Lammert fordert Parlamentskanal: Fernsehdemokratie für alle
Öffentlichkeit im neuen Jahrtausend: Bundestagspräsident Lammert fordert einen Parlamentskanal - und kritisiert damit Phoenix. Dort schlägt man vor, die Debatten zu beleben.
Das Parlament tagt öffentlich. Die Frage ist nur: Was heißt das im dritten Jahrtausend?
Bundestagspräsident Norbert Lammert (CDU) hat vor kurzem gesagt, Öffentlichkeit sei heute nur über elektronische Medien zu erreichen - und so hat er dem Ältestenrat des Deutschen Bundestags eine Vorlage zugeleitet. Ihr Ziel ist ein eigener Parlaments-TV-Kanal, der alle Bundestagssitzungen eins zu eins überträgt, mit bundesweiter Verbreitung über die Kabelnetze und Astra Digital. Zunächst, sagte Lammert, wolle er aber eine Debatte über die Notwendigkeit eines solchen Kanals anregen. Eine Debatte, die schon vor über 20 Jahren geführt wurde. Einer, der sie auch damals schon anregte: der Abgeordnete Norbert Lammert.
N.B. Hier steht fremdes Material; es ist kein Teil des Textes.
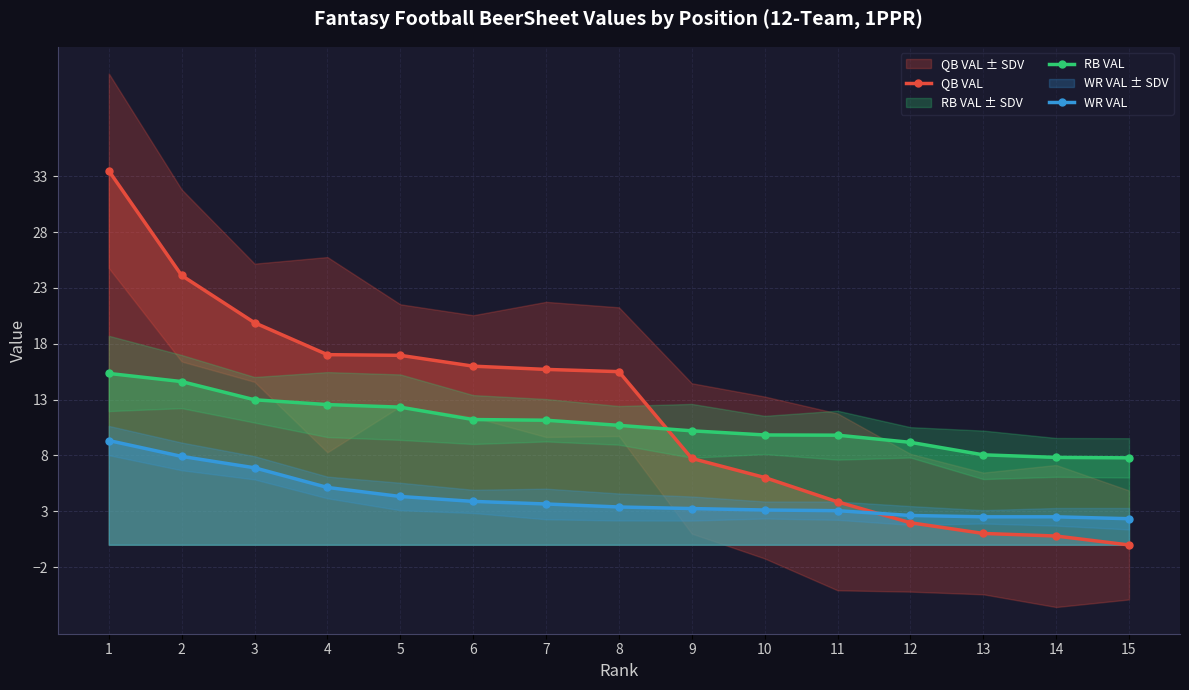

Reading left to right, list all the values displayed in this chart.

QB VAL: 33.5	24.1	19.9	17.0	17.0	16.0	15.7	15.5	7.7	6.0	3.8	2.0	1.0	0.8	-0.0
RB VAL: 15.3	14.6	13.0	12.6	12.3	11.2	11.2	10.7	10.2	9.8	9.8	9.2	8.1	7.8	7.8
WR VAL: 9.3	7.9	6.9	5.1	4.3	3.9	3.6	3.4	3.2	3.1	3.0	2.6	2.5	2.5	2.3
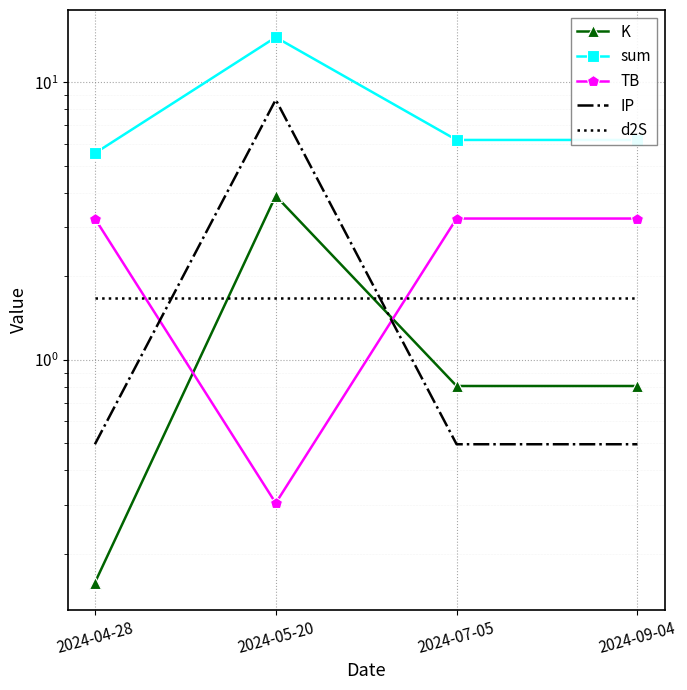

Where does the TB series first go above 3?

2024-04-28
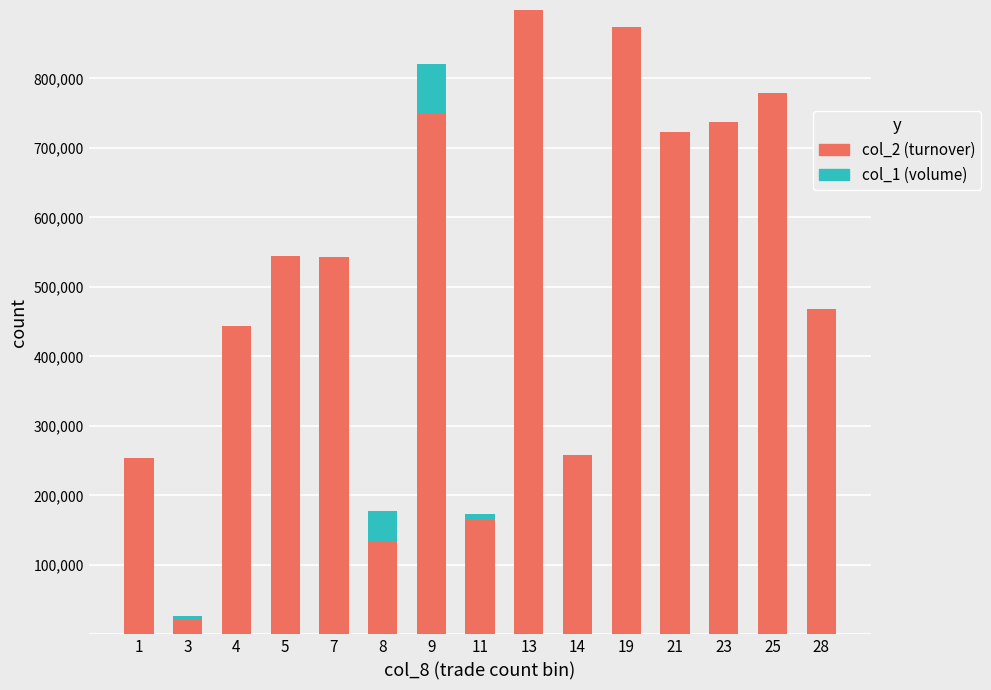

What are all the series names shown in the legend?

col_2 (turnover), col_1 (volume)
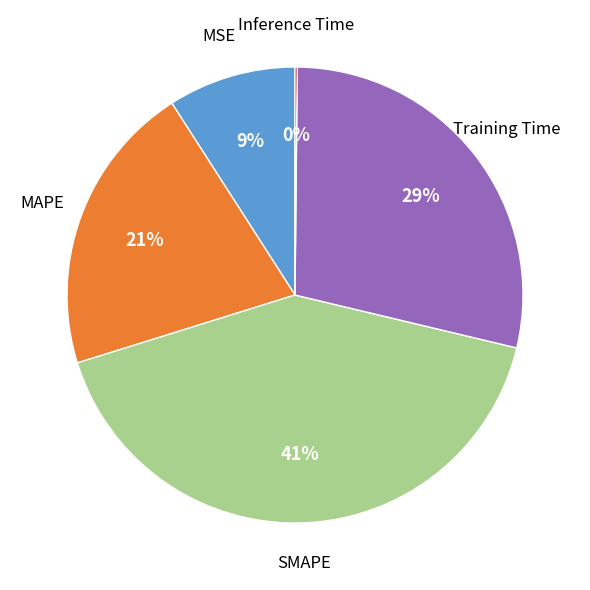

What is the largest slice in the pie chart?

SMAPE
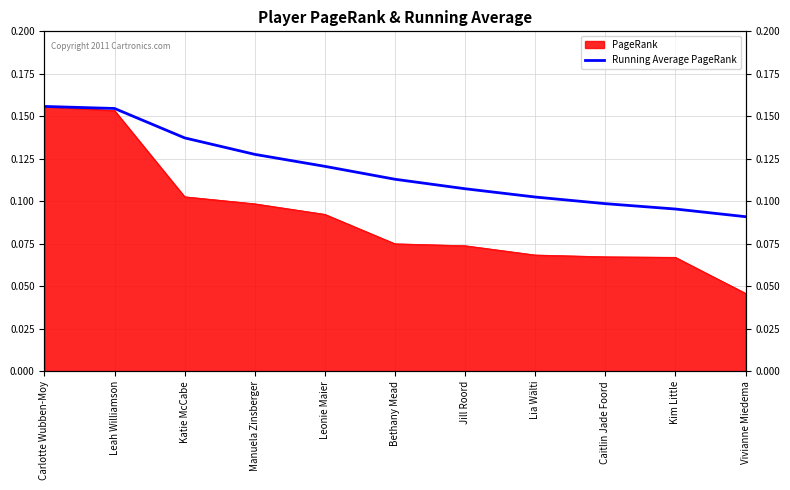

What is the value of the 11th point from the left?

0.1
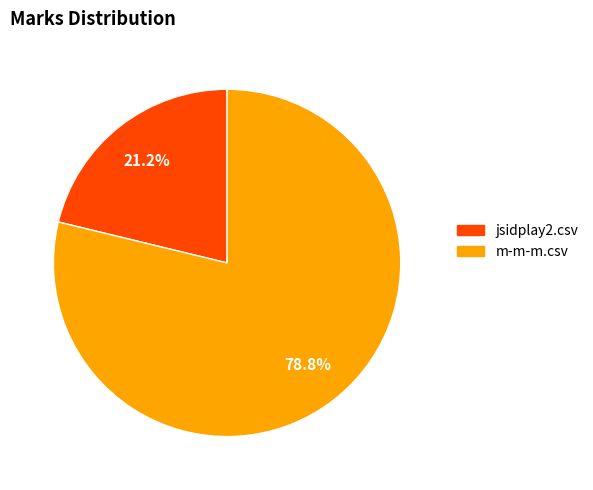

To the nearest percent, what portion does jsidplay2.csv represent?

21%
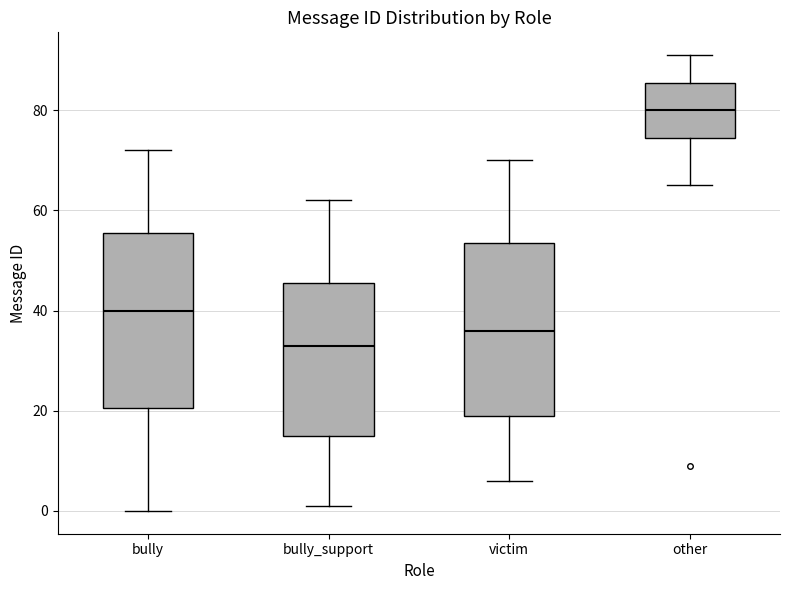

Which box's median line is the lowest?

bully_support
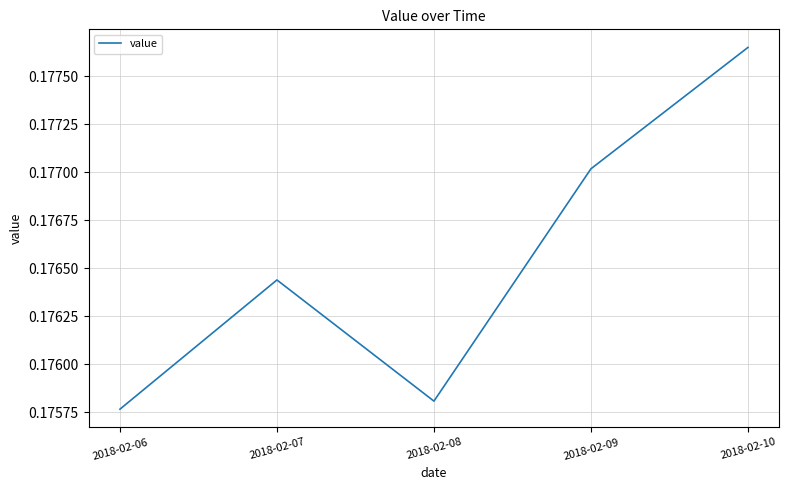

At which category does the chart reach its peak across all series?

2018-02-10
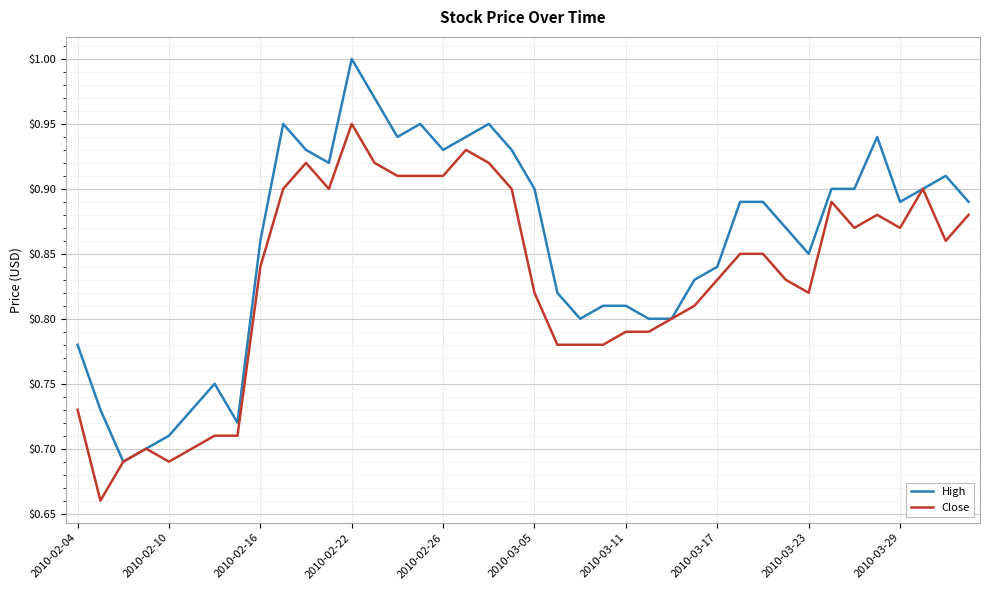

List the series in order of their peak value, lowest first.

Close, High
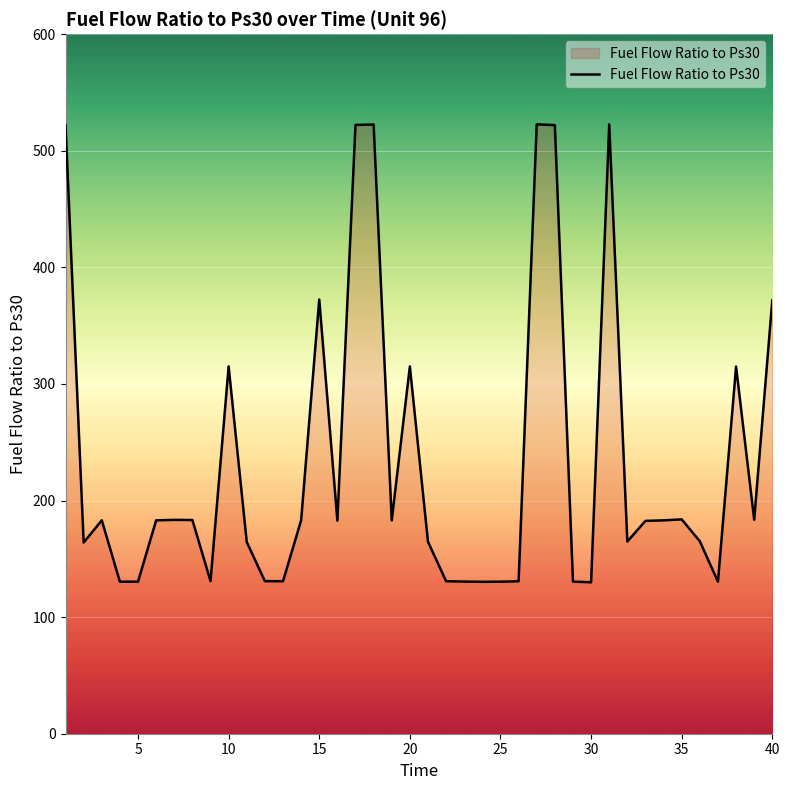

What is the minimum value shown in the chart?

129.9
Anders als damals ist Lammerts Initiative heute aber auch als Kritik am bestehenden Programm zu verstehen: an Phoenix. Phoenix startete 1997 als öffentlich-rechtlicher Parlamentskanal. Heute nennt er sich allerdings Dokumentations- und Ereigniskanal. Der Sender, der Bundestags- und Ausschussdebatten überträgt, schaltet weg, wenn außerhalb etwas Wichtiges passiert. Geht während einer Debatte ein Parteivorsitzender vor die Presse, kann es sein, dass Phoenix dorthin schaltet. Klaus Radke, scheidender Phoenix-Programmgeschäftsführer, sagt, Gesetze würden zudem nicht nur im Bundestag gemacht, sondern auch im Bundesrat, weshalb man auch von dort übertrage.
Die Frage im Kern der Debatte ist nur: Ist dann noch ausreichend transparent, was im Bundestag passiert? Abgeordnete aller Fraktionen haben sich zu Lammerts Vorhaben geäußert - 130 unterstützen seine Initiative. Doch es gibt viele unbeantwortete Fragen. Etwa: Würde die vorgeschriebene Staatsferne des Rundfunks berührt, wenn das Parlament einen eigenen Kanal hätte? Einem Gutachten, das die Frage verneint, stehen die Zweifel anderer Medienrechtler gegenüber. Und Monika Griefahn (SPD) sagt, sie halte es für "problematisch, eine Hofberichterstattung zu machen".
Auch der FDP-Abgeordnete Hans-Joachim Otto, der Vorsitzende des Ausschusses für Kultur und Medien, ist skeptisch. "Ich sehe dafür weder eine ausreichende Nachfrage noch ein Bedürfnis", sagt er. Denn die Debatten des Bundestags können - abgesehen davon, dass Phoenix viele von ihnen zeigt - bereits im Internet verfolgt werden, als Livestream. Er argumentiert im Grunde für mehr Übertragung in den öffentlich-rechtlichen Vollprogrammen: "Ich möchte nicht anderen den Vorwand liefern, nicht mehr über Politik berichten zu müssen." Und ein bundesweit empfangbarer Parlamentskanal könne ein solcher Vorwand sein.
Dagegen, die Debatte überhaupt zu führen, ist dennoch kaum jemand. Grietje Bettin etwa, medienpolitische Sprecherin der Grünen-Fraktion, sagt: "Ich bin prinzipiell für mehr Übertragung aus dem Bundestag" - und sie teile auch durchaus die Kritik an Phoenix.
Nur das Wie steht in Frage. Klaus Radke von Phoenix sagt, es gehe darum, den Parlamentarismus zu stärken, und er sei jederzeit bereit, sich an einen Tisch mit Vertretern des Bundestags zu setzen. "Natürlich", sagt er, "ist es manchmal schwer für ein Parlament, in puncto Spannung mit den Bühnen der Fernsehdemokratie - den Talkshows - zu konkurrieren." Man könne eine Debatte freilich nicht wie eine Talkshow führen. Aber, sagt Radke - und das wäre eine Frage der Geschäftsordnung des Bundestags -, "man kann das belebende Element von Rede und Gegenrede stärker machen".